NavList:
A Community Devoted to the Preservation and Practice of Celestial Navigation and Other Methods of Traditional Wayfinding
From: Antoine Couëtte
Date: 2022 Jul 5, 07:27 -0700
Doug,
Did you not notice that - inside the [beautiful carefully crafted wooden] sextant boxes - the eccentricity corrections are most often published in arcseconds and for discrete points, while on the other hand:
- We measure and record Sextants angles as degrees, minutes and tenths of arcminutes,
- We measure and record them on a continous scale.
?
Hence, from my very first years in the "Navies" (French Navy 1972-1980, US NAVY 1980-1983, French Navy again 1983-1987) and since I have kept being a lazy long-haul runner, whenever I knew I would be using a specific sextant for some extended period of time, I would quickly devise and hand-draw a dedicated "continuous" correction curve in tenths of arcminutes.
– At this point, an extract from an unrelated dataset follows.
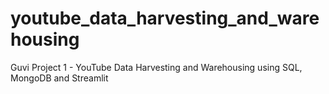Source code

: # youtube_data_harvesting_and_warehousing
Guvi Project 1 - YouTube Data Harvesting and Warehousing using SQL, MongoDB and Streamlit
When I discovered the "irregular entries tables" being used in the US Nautical Almanacs Altitude correction Tables, I quickly reverted to such presentation,
- e.g.
from 0° to 16.44' correction equal to -0.1'
from 16.45' to 22°54' correction equal to 0.0'
from 22°55' to 36°40' correction equal to +0.1'
... this is what I am refering to as "irregular entry table" because entries (or "left columns") are not evenly spaced ... right expression in english ???
Note 1 - If you happen to "encounter" such a hand-written curve, it means that this sextant was being used on-board USS John F. Kennedy (CV-67) between 1980 and 1983 :-)
Note 2 - Lesson learnt : like all too often in Life, Engineers / Designers and Day-to-Day Users are different brands.